By: Guinevere Santaguida
I’m a firm believer in the concept of fashion as a language. Fashion is a way to communicate to the world who we are. It is important to first be able to answer the question: Who am I? Am I simply the sum of my actions? Am I the sum of my emotions and desires? Am I my beliefs? Now, I can by no means tell you who you are, but I can give a brief overview of the faculties that make up a person, which we should take in to consideration when making fashion choices.
Human beings are complex creatures, with physical, intellectual and social dimensions – to name a few. Certain ways of thinking about people might contradict this notion, but people are so much more than a culmination of actions or beliefs. When asking a group of young people “Who are you?” it is not difficult to realize that the answer is BIG. In my experience, their responses are diverse and range from, things they love, to thoughts and experiences they have had, and choices they’ve made. But what does this mean when it comes to making choices that are authentic to who we are?
The philosophy of making choices is very interesting. When one brings up choice, a natural subject to follow is freedom. When the concept of dressing in a way that is very revealing is brought up, as in this article, the discussion quickly moves to choices and possible, unfair limitations on freedom. Some might argue that dressing in a way that shows a little more skin is a manifestation of freedom, and telling someone otherwise is limiting their freedom. I believe there is another way to look at it.
When you dress in a revealing way, you’re presenting and emphasizing only one aspect of your person; your body. Dressing that way does not diminish how much of a person you are, but it does not accurately represent you as a full person in all of the beautiful things that make you, you. I was reading an article that was published by a magazine on Snapchat, and was giving examples of things in movies that are accurate in real life. One of the things, was that to be taken seriously in some environments you have to ‘cover up a bit more’. This got me thinking, this media source has accepted that there is are certain aspects of personhood that are hidden or lost when we show more of our bodies: our intellect, our talents, our story. No one can see into our hearts, no one can know who you really are, unless you tell them. One way we should be telling people is through our dress – our clothing should remind people that there is more to us than meets the eye, because there is!

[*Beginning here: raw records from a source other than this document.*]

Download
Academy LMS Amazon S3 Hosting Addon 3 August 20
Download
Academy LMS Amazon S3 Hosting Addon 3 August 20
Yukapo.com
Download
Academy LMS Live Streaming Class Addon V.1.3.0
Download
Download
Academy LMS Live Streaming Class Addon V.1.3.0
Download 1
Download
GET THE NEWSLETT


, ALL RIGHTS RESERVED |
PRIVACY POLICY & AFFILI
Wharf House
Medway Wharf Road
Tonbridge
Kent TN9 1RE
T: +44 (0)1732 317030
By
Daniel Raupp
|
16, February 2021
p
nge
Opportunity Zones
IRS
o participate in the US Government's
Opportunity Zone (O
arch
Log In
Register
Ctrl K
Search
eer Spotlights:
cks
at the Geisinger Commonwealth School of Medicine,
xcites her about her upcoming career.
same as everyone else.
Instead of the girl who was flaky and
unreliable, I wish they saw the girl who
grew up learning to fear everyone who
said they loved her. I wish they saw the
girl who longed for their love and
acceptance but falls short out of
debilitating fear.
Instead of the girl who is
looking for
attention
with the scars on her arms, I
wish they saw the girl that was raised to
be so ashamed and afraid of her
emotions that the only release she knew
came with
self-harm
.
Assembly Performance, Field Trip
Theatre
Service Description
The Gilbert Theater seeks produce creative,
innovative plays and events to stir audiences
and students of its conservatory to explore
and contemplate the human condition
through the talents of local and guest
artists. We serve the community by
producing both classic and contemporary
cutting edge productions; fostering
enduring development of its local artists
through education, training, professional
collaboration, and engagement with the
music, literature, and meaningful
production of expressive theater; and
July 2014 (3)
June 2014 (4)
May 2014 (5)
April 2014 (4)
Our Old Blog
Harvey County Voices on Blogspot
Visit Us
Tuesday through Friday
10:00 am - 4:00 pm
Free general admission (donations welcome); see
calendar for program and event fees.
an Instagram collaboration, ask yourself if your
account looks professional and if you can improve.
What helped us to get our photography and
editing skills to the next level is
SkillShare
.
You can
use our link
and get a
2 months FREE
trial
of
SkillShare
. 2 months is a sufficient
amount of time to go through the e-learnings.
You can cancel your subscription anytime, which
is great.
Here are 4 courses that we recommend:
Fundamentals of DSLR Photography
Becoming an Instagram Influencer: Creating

I want to point out that this is not a standard that only applies to women, men have standards of dress applied to them at the gym, at work, and in other context. A man who wears short shorts to court or a job interview may like what he is wearing but it will draw everyone’s attention away from his professional capacity and focus it on his poor judgement. The difference today is that girls and women are encouraged to wear revealing clothes through media and marketing – and men are not. We need to ask questions about what and who is driving our choices before stopping the conversation.
Despite the fact that this idea is counter-cultural, seemingly unpopular and perhaps radically different from what we hear online and from pop culture, I think it worth thinking about. Perhaps we don’t think about it this way often, but “when you’re wearing clothes that are ‘see through’ we cannot see YOU!”